◆ Actions to take ◆
#1 Can you duplicate word for word the stretch of the forum thread about California CCW permits starting at "November 16, 2004, 07:16" and ending at "this effort, Jim."?
#2 Could you write the next part of the forum thread on California CCW permits, picking up right after its final sentence?

◆ Text provided ◆
----------------------------------------

November 16, 2004, 06:45 PM
Good job, Jim!

Pff. If it takes someone 7 hours to compile 42 pages of info, they're either lying or brain-dead. Which is it? :D

Standing Wolf
November 16, 2004, 07:10 PM
If it takes someone 7 hours to compile 42 pages of info, they're either lying or brain-dead.

It's a separate sub-species: a public trough feeder in the People's Republic of California, where it can take two hours and longer to change one's address on a driver's license.

November 16, 2004, 07:16 PM
It's a separate sub-species: a public trough feeder in the People's Republic of California, where it can take two hours and longer to change one's address on a driver's license.

I am ENTRANCED by Jim March's current goings-on...

I feel like I'm watching the leaning tower of CCW, taking pictures just as a few pieces begin to crumble...


November 16, 2004, 07:20 PM
Thanks for mounting this effort, Jim.

Jim March
November 16, 2004, 07:50 PM
Just got another one even funnier, and I'm tempted to actually quote this clown:

Re: your web site wrote:

As the officer who monitors the requests for CCW permits at out agency, I have absolute knowledge that Chief Skerry has never issued a CCW permit to anyone. Your allegations about Santa Cruz Police Department and Chief Skerry being racist and only giving CCWs to rich people and political cronies as stated on your web site is a big lie! I wonder how many other big lies are included on your web site? In any case, I am forwarding the information to our city attorney. Maybe suing you will get your attention.

Sgt. Lunnen

SCPD Professional Standards Unit

(DO NOT mail-bomb this idiot, OK? Please?)

My response:


I never said that about Santa Cruz PD. It is however a pattern across the entire state, one that has been partially documented so far but hasn't been extensively tracked because the Public Records Act wasn't potent enough. Prop59 just changed that.

Let's start with "Skerry never issued CCW" - I recommend reading Salute v. Pitchess 61 Cal. App. 3d 557. It's not *exactly* analogous to what Skerry does - Sheriff Pitchess of LA was restricting CCW to government employees only. The court said:

While a court cannot compel a public officer to exercise his discretion in any particular manner, it may direct him to exercise that discretion. We regard the case at bench as involving a refusal of the sheriff to exercise the discretion given him by the statute. Section 12050 imposes only three limits on the grant of an application to carry a concealed weapon: the applicant must be of good moral character, show good cause and be a resident of the county. To determine, in advance, as a uniform rule, that only selected public officials can show good cause is to refuse to consider the existence of good cause on the part of citizens generally and is an abuse of, and not an exercise of, discretion.

----------------------------------------

[Dataset records]

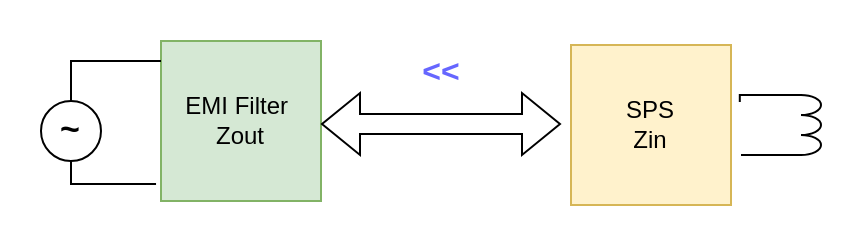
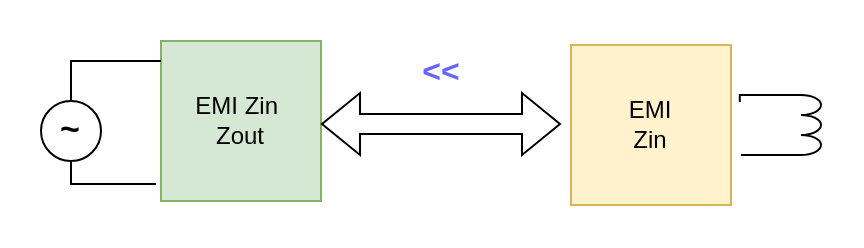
  <mxCell id="0" />
  <mxCell id="1" parent="0" />
- <mxCell id="2" value="EMI Filter&amp;nbsp;&lt;div&gt;Zout&lt;/div&gt;" style="whiteSpace=wrap;html=1;aspect=fixed;fillColor=#d5e8d4;strokeColor=#82b366;" vertex="1" parent="1"><mxGeometry x="80" y="20" width="80" height="80" as="geometry" /></mxCell>
- <mxCell id="3" value="&lt;div&gt;SPS&lt;/div&gt;&lt;div&gt;Zin&lt;/div&gt;" style="whiteSpace=wrap;html=1;aspect=fixed;fillColor=#fff2cc;strokeColor=#d6b656;" vertex="1" parent="1"><mxGeometry x="285" y="22" width="80" height="80" as="geometry" /></mxCell>
+ <mxCell id="2" value="EMI Zin&amp;nbsp;&lt;div&gt;Zout&lt;/div&gt;" style="whiteSpace=wrap;html=1;aspect=fixed;fillColor=#d5e8d4;strokeColor=#82b366;" vertex="1" parent="1"><mxGeometry x="80" y="20" width="80" height="80" as="geometry" /></mxCell>
+ <mxCell id="3" value="&lt;div&gt;EMI&lt;/div&gt;&lt;div&gt;Zin&lt;/div&gt;" style="whiteSpace=wrap;html=1;aspect=fixed;fillColor=#fff2cc;strokeColor=#d6b656;" vertex="1" parent="1"><mxGeometry x="285" y="22" width="80" height="80" as="geometry" /></mxCell>
  <mxCell id="4" value="" style="shape=flexArrow;endArrow=classic;startArrow=classic;html=1;rounded=0;" edge="1" parent="1"><mxGeometry width="100" height="100" relative="1" as="geometry"><mxPoint x="160" y="61.5" as="sourcePoint" /><mxPoint x="280" y="61.5" as="targetPoint" /></mxGeometry></mxCell>
  <mxCell id="5" value="&lt;b&gt;&lt;font color=&quot;#6666ff&quot; style=&quot;font-size: 16px;&quot;&gt;&amp;lt;&amp;lt;&lt;/font&gt;&lt;/b&gt;" style="text;html=1;align=center;verticalAlign=middle;resizable=0;points=[];autosize=1;strokeColor=none;fillColor=none;" vertex="1" parent="1"><mxGeometry x="200" y="20" width="40" height="30" as="geometry" /></mxCell>
  <mxCell id="6" style="edgeStyle=orthogonalEdgeStyle;rounded=0;orthogonalLoop=1;jettySize=auto;html=1;exitX=1;exitY=1;exitDx=0;exitDy=0;exitPerimeter=0;endArrow=none;endFill=0;" edge="1" parent="1" source="7"><mxGeometry relative="1" as="geometry"><mxPoint x="370" y="77.103" as="targetPoint" /></mxGeometry></mxCell>
  <mxCell id="7" value="" style="verticalLabelPosition=bottom;shadow=0;dashed=0;align=center;html=1;verticalAlign=top;shape=mxgraph.electrical.rot_mech.field;pointerEvents=1;direction=south;" vertex="1" parent="1"><mxGeometry x="400" y="47" width="10" height="30" as="geometry" /></mxCell>
  <mxCell id="8" style="edgeStyle=orthogonalEdgeStyle;rounded=0;orthogonalLoop=1;jettySize=auto;html=1;exitX=0.5;exitY=0;exitDx=0;exitDy=0;endArrow=none;endFill=0;entryX=0;entryY=0.125;entryDx=0;entryDy=0;entryPerimeter=0;" edge="1" parent="1" source="10" target="2"><mxGeometry relative="1" as="geometry"><mxPoint x="35.31" y="32" as="targetPoint" /></mxGeometry></mxCell>
  <mxCell id="9" style="edgeStyle=orthogonalEdgeStyle;rounded=0;orthogonalLoop=1;jettySize=auto;html=1;exitX=0.5;exitY=1;exitDx=0;exitDy=0;endArrow=none;endFill=0;entryX=-0.031;entryY=0.894;entryDx=0;entryDy=0;entryPerimeter=0;" edge="1" parent="1" source="10" target="2"><mxGeometry relative="1" as="geometry"><mxPoint x="50" y="92" as="targetPoint" /><Array as="points"><mxPoint x="35" y="92" /><mxPoint x="78" y="92" /></Array></mxGeometry></mxCell>
  <mxCell id="10" value="&lt;b&gt;&lt;font style=&quot;font-size: 17px;&quot;&gt;~&lt;/font&gt;&lt;/b&gt;" style="ellipse;whiteSpace=wrap;html=1;aspect=fixed;" vertex="1" parent="1"><mxGeometry x="20" y="50" width="30" height="30" as="geometry" /></mxCell>
  <mxCell id="11" style="edgeStyle=orthogonalEdgeStyle;rounded=0;orthogonalLoop=1;jettySize=auto;html=1;exitX=0;exitY=1;exitDx=0;exitDy=0;exitPerimeter=0;entryX=1.055;entryY=0.356;entryDx=0;entryDy=0;entryPerimeter=0;endArrow=none;endFill=0;" edge="1" parent="1" source="7" target="3"><mxGeometry relative="1" as="geometry" /></mxCell>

----------------------------------------

◆ Answers per task ◆
#1
November 16, 2004, 07:16 PM
It's a separate sub-species: a public trough feeder in the People's Republic of California, where it can take two hours and longer to change one's address on a driver's license.

I am ENTRANCED by Jim March's current goings-on...

I feel like I'm watching the leaning tower of CCW, taking pictures just as a few pieces begin to crumble...


November 16, 2004, 07:20 PM
Thanks for mounting this effort, Jim.

#2
The petition before us alleges that petitioners are of good moral character and are residents of Los Angeles County. It is admitted that no inquiry into the existence of good cause has ever been made in connection with the application of these petitioners, or of any other applicant outside the limited group of public officials. It is the duty of the sheriff to make such an investigation and determination, on an individual basis, on every application under section 12050.

Remember, that's not me saying that Skerry's lack of "investigation and determination on an individual basis" is "abusive", it's a binding California appellate court decision.

As to what's going on elsewhere, start here: - your odds of having a permit depend in large part on whether or not your county of residence has a high black population. By a FIVE TO ONE MARGIN! - "In Vino Veritas" - drunk permitholder blabs about the campaign finance link to his permit in a police report. - State Senator Don Perata (known hardcore gungrabber) CCW permit application letter considered so funny it made Matt Drudge. - True comedy - it appears one has to be either a serial sexual harasser or the mayor's best friend and roommate to score CCW in Oakland Calif. - Sean Penn's CCW permit data - apparantly another route to a permit runs fist-through-noses of papparazi?

Do you really think any of the above meets "professional standards"?

Jim March

November 16, 2004, 07:57 PM
This is too easy. What is wrong with these people?

Jim March
November 16, 2004, 08:04 PM
What is wrong with these people?

The very first thing that jumped into my head was "do I look like a veterinarian" but let's not go there.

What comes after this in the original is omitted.